Telemedicine has gathered momentum as a solution to improve convenience and access to healthcare. However, a careful parsing of the numbers is still necessary to determine whether telehealth is really reducing spending and providing adequate value, two physicians wrote in an opinion piece published April 10 in the Annals of Internal Medicine.
For one thing, people shouldn’t assume all telehealth visits are substitutes for in-person physician visits. Because of the ease of scheduling telehealth visits, consumers may go that route with a condition they previously would’ve self-diagnosed and handled with over-the-counter medication.
“In previous work, we estimated that for telehealth for low-acuity conditions, such as sinusitis, roughly 90 percent of visits are new use and only 10 percent are substitution, thereby increasing spending,” wrote Adam M. Licurse, MD, MHS, and Ateev Mehrotra, MD—both with Harvard Medical School. “The prime advantage of telehealth—its ability to make care convenient and thus improve access—also may be its Achilles' heel. In some clinical circumstances, telehealth may indeed be ‘too convenient.’”
The authors suggested three ways to ensure that more telehealth visits are actually replacing in-person care: targeting nondiscretionary conditions—things more serious than rashes or sinus infections—that are less ripe for overuse; incentivizing providers to prevent overuse in payment models; and making patients share costs through copayments that are equal or near-equal to in-person visits.
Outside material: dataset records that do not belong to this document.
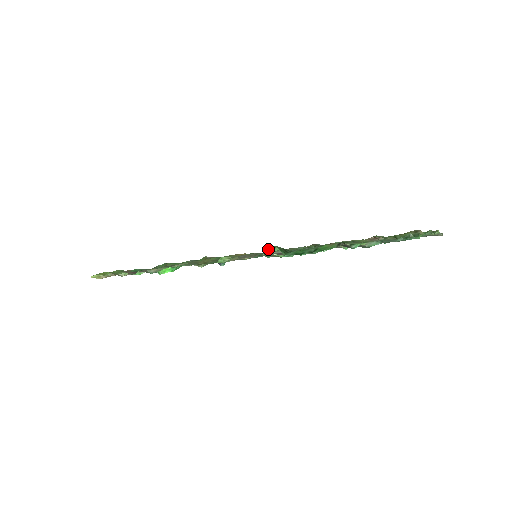
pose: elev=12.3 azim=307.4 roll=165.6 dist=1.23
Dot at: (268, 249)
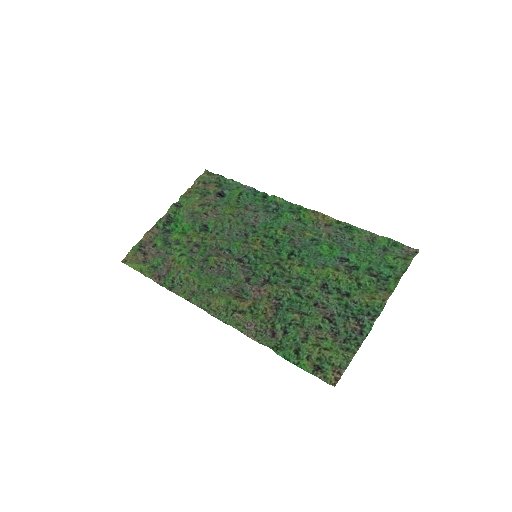
Dot at: (265, 307)
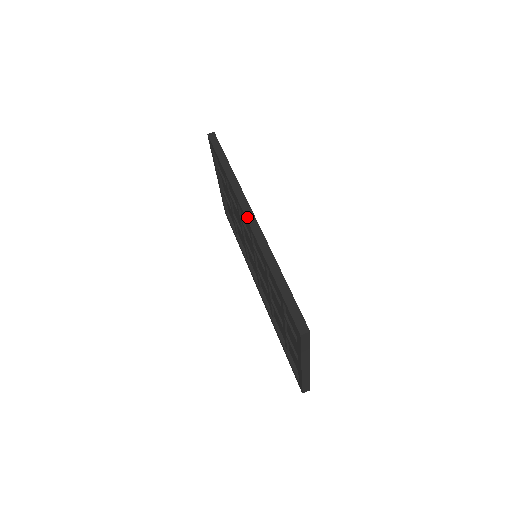
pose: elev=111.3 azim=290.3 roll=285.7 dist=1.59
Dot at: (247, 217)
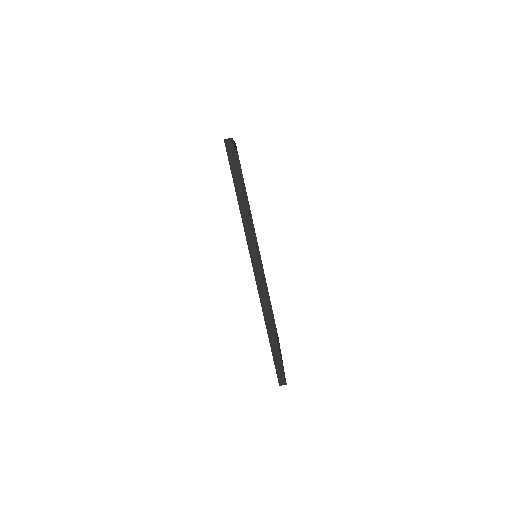
Dot at: (255, 272)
If telehealth visits are free or significantly cheaper for the consumer, they’re likely to use the service far more often, the editorialists pointed out.
Another important consideration, according to Licurse and Mehrotra, is whether telehealth can decrease the occurrence of more expensive downstream events. Although upfront costs for telehealth could be higher than no intervention at all, it still could be a valuable treatment if future emergency room visits or hospital admissions are avoided. Nursing home residents and other high-risk populations could be good targets for this approach, the authors wrote.
Finally, they suggested telehealth be evaluated the same way new drugs are—by calculating the dollar amount per quality-adjusted life year gained by the intervention.
“As proponents continue to argue that telehealth will save money, the reality in practice is that spending will decrease only in specific scenarios,” Licurse and Mehrotra wrote. “We believe these situations are determined by the balance between new use and substitutive care, the relative reimbursement versus in-person care, and the likelihood of preventing costly downstream events. Ignoring these factors may mean that telehealth expansion improves access, convenience, and patient experience—but at a price.”